Note to Grauniad: Before shooting yourselves in the foot, it’s wise to remove said foot from your mouth.

7 Comments
  1. MeltonMowbray permalink
    February 7, 2009 11:42 PM

    Has anyone drawn attention to this elsewhere?

  2. mishari permalink*
    February 8, 2009 10:36 AM

    It’s pretty common knowledge, MM. Private Eye broke the story last year, I think.

    It dated from GMG’s sale of %50 (or whatever it was) of Auto Trader for about £600 million .

    It’s Auto Trader that allows the Grauniad to blithely ignore its readers feelings because the paper is not subject to the stringencies of the market. It is entirely subsidised and, in fact, lost some £28 million last year. The paper has lost millions a year for the last decade, at least.

    I remember when GMG bought radio station Jazz FM. The station went from a decent jazz oasis to a purveyor of dreary MOR/lift-music sludge. Last year, it changed its name to Smooth FM: that’s smooth as in baby-shit…

  3. seanmurray permalink
    February 9, 2009 1:21 AM

    Uh, this is pretty big news.

    Do I hear steel-capped sandals booting down Mishari’s door?

  4. mishari permalink*
    February 9, 2009 11:53 AM

    No doubt. In an effort to get me to reveal my sources, they’ll force me to read Julie Bindel, Bidisha, La Toynbee and Chad Nuclear-Boredom…and I’ll break. There’s only so much flesh and blood can stand.

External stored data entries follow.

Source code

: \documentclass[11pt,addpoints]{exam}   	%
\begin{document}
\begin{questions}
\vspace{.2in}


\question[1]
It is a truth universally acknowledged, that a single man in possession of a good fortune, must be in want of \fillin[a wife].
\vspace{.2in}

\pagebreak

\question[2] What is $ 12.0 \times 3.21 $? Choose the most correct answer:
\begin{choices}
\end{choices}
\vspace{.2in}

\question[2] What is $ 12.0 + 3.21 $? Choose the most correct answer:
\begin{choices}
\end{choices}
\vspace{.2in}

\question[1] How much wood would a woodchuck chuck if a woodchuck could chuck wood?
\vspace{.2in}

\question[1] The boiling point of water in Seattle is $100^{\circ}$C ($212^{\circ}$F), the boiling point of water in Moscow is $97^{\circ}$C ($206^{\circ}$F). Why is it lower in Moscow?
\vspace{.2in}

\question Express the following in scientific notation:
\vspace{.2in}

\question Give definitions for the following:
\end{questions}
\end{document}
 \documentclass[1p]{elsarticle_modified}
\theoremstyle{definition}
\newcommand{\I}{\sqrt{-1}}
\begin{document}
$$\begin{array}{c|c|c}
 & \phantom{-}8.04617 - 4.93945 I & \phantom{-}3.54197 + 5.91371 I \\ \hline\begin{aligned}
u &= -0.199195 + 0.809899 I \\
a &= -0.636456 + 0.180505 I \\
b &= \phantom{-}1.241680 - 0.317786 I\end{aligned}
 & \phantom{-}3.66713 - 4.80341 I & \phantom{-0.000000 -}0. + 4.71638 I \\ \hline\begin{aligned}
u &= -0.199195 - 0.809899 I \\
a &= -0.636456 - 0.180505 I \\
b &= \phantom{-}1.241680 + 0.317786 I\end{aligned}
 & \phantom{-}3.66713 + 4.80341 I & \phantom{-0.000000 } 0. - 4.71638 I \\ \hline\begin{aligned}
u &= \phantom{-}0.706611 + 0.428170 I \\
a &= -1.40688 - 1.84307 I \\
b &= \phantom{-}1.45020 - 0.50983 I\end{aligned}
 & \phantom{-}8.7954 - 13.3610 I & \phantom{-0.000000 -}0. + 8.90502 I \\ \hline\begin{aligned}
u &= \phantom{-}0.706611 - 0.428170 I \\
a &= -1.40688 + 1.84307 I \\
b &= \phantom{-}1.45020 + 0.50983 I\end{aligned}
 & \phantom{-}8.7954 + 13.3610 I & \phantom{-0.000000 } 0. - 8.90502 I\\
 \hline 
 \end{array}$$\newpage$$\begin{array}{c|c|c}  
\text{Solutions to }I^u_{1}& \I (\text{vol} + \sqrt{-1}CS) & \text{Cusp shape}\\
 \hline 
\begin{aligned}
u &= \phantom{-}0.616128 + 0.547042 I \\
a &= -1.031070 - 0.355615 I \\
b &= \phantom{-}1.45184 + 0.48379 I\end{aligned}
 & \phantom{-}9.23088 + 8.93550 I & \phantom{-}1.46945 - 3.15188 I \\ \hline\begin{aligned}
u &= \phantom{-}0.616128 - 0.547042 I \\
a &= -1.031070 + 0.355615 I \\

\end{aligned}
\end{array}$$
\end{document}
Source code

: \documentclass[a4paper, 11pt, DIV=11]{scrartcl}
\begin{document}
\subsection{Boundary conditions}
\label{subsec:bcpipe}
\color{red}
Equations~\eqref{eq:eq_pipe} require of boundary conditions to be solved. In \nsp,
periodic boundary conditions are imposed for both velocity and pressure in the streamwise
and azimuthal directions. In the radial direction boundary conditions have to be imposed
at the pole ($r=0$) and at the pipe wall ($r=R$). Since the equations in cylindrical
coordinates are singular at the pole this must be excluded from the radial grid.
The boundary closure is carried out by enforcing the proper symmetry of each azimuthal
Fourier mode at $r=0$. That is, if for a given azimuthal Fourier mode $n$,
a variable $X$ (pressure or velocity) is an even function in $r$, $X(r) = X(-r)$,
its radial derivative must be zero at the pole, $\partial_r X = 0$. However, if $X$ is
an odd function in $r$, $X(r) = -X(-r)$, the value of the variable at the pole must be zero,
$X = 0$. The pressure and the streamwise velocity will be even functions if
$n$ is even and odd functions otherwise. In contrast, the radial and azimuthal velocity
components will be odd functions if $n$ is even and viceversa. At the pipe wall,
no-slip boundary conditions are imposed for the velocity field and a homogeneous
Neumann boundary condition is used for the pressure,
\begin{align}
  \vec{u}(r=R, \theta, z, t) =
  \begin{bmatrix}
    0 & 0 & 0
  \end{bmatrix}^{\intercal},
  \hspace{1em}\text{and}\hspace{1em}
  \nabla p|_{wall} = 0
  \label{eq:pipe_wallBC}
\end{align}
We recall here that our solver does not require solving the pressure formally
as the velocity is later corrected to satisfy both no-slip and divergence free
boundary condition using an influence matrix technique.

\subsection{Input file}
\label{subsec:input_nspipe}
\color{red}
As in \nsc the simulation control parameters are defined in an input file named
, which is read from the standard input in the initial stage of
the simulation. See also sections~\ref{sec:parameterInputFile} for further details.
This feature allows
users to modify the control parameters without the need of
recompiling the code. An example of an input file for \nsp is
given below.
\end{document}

  5. February 9, 2009 3:00 PM

    More likely they’ll force you to read back issues of Auto Trader. In the company of men who like reading back issues of Auto Trader.

  6. MeltonMowbray permalink
    February 9, 2009 11:53 PM

    I didn’t know Auto Trader was so popular. I don’t think I’ve ever opened it. A few years back I remember the G crowing that it had overtaken The Times and was selling 400,000 copies. Or was it 500,000? That’s a lot of papers, but I think it was a simpler product then. You could easily lose a third of the crap that goes into it now. I wonder how expensive the web operation is? I think I can guess.

  7. freep permalink
    February 10, 2009 11:58 AM

    Mishari. This puts me in mind of other ‘worthy’ or liberal institutions which have been been propped up by rather dirtier or murkier enterprises. I seem to recall that the arty farty Dartington Trust was discreetly founded on the back of a firm making sewage pipes. The Catholic Church, of course, obtains its useful wealth and high art from mincing the bodies of harmless filipino children and selling them as Big Macs.
    Perhaps it’s laudable that someone who wants to perform a social good is prepared to get their hands dirty for a higher purpose. The Freep Give Life to a Starving Brigand Trust depends entirely on the proceeds of the Gateshead non-aligned Roulette Distortion Project, but you just have to be pragmatic in this difficult world. The Duke of Sutherland, when he cleared his county of feckless crofters, had a higher purpose, but he forgot what it was. Ah yes, sheep.